> INSTRUCTIONS FOR THE TASK: Which lines of the data below hold "vertical"? Copy each of them.

> RECORDS TO USE:
■ ■ ■ ■ ■ ■ ■
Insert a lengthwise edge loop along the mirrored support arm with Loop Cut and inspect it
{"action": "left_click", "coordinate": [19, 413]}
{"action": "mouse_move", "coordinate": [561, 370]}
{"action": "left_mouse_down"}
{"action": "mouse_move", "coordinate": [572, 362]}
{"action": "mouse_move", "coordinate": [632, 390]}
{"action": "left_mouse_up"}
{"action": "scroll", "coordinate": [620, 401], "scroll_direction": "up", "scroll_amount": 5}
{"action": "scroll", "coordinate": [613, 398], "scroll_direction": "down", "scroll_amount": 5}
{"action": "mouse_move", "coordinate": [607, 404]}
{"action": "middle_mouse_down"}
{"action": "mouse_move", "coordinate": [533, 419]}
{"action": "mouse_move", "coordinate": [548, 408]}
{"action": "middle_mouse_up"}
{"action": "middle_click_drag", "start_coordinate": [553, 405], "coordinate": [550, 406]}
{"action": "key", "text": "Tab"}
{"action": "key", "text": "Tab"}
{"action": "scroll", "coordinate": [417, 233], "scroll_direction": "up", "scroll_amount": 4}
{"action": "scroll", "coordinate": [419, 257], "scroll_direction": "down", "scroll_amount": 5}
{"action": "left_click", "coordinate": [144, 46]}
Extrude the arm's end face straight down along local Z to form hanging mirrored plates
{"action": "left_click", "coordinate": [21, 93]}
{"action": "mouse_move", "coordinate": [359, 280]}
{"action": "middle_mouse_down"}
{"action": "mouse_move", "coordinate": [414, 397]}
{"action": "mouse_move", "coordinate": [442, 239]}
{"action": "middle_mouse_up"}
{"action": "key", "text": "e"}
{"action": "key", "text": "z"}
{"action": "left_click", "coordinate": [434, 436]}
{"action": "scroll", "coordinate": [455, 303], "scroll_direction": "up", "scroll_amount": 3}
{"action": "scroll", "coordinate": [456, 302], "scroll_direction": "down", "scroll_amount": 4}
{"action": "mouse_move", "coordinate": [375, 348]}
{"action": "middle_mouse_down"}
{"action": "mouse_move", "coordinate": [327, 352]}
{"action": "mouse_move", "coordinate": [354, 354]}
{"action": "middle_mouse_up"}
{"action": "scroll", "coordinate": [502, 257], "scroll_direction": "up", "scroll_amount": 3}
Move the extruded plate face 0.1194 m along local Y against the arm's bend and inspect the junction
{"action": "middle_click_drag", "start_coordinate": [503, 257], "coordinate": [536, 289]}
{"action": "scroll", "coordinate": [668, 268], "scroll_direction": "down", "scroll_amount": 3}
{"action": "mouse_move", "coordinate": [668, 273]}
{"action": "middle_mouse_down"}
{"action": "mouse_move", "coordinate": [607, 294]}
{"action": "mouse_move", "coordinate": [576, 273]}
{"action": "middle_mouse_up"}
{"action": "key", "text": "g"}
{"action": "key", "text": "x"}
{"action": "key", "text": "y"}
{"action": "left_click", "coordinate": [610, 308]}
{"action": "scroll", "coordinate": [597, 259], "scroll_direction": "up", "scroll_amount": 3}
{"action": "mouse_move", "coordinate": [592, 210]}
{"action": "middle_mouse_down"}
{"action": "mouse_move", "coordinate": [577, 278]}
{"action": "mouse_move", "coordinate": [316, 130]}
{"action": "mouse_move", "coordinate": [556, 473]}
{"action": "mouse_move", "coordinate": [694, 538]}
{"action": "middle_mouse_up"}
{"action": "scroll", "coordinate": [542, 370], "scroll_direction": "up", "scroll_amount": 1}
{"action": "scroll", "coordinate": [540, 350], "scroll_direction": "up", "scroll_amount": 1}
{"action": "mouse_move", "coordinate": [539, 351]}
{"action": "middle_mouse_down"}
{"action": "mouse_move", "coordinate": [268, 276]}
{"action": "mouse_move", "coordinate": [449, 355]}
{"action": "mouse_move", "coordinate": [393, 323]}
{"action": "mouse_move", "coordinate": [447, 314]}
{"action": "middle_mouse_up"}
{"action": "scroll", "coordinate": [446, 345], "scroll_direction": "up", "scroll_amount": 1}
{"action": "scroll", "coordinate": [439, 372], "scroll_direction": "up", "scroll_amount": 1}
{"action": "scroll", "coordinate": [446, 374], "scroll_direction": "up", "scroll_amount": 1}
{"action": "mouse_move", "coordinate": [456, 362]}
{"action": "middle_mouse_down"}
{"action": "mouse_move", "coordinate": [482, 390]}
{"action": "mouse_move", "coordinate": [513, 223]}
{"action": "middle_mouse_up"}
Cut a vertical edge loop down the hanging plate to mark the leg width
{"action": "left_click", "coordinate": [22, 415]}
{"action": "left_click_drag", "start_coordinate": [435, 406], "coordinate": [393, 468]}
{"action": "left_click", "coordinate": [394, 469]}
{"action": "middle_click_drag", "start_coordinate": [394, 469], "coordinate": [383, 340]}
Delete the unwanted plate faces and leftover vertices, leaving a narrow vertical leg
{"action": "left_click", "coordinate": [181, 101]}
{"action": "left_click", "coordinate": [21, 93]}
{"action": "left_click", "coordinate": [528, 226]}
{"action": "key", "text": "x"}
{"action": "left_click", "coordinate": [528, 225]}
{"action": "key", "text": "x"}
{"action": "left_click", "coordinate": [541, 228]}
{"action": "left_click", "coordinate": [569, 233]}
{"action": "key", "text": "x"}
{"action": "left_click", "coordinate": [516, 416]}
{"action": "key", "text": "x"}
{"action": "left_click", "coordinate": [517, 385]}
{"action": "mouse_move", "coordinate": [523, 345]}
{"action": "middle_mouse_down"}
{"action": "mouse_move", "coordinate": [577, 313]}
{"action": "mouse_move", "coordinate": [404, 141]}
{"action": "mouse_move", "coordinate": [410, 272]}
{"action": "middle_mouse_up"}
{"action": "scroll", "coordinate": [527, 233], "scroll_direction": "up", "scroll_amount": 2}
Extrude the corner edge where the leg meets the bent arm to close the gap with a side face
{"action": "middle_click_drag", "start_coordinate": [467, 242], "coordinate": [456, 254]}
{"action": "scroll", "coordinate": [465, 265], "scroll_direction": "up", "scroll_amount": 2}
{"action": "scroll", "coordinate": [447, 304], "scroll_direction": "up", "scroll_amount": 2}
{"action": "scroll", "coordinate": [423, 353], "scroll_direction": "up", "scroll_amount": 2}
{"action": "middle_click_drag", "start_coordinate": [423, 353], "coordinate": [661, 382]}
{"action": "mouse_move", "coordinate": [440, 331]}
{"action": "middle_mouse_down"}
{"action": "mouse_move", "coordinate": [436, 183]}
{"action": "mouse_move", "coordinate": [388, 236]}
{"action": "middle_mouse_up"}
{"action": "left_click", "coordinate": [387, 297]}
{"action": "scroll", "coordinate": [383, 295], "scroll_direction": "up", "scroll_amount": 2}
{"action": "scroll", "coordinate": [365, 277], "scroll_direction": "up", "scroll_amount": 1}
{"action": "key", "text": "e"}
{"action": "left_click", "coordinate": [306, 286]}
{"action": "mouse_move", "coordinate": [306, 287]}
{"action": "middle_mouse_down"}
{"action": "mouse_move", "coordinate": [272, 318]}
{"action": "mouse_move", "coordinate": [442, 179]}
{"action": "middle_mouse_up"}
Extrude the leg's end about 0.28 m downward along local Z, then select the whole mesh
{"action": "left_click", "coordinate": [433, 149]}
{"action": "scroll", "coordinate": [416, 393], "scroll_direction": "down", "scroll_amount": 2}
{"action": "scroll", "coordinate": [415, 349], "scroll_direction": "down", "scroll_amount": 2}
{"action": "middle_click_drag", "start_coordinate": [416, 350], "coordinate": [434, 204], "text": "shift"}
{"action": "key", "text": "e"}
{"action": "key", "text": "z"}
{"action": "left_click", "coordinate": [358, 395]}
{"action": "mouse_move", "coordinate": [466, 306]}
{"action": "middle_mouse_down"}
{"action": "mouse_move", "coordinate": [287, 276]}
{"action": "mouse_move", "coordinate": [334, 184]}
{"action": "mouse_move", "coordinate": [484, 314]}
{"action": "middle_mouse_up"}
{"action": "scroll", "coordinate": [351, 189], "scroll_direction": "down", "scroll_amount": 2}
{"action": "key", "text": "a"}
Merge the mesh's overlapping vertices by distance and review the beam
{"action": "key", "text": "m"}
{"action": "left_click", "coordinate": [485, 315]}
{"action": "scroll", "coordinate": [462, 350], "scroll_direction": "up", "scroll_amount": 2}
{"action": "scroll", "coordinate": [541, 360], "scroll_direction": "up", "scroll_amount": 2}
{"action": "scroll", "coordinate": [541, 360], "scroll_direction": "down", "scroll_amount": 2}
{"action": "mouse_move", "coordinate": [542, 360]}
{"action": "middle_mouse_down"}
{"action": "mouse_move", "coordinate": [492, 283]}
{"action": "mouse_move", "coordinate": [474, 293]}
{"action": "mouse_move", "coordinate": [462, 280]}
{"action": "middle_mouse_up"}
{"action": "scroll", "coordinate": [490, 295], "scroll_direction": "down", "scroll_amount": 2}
■ ■ ■ ■ ■ ■ ■
> WRITTEN ANSWER:
Cut a vertical edge loop down the hanging plate to mark the leg width
Delete the unwanted plate faces and leftover vertices, leaving a narrow vertical leg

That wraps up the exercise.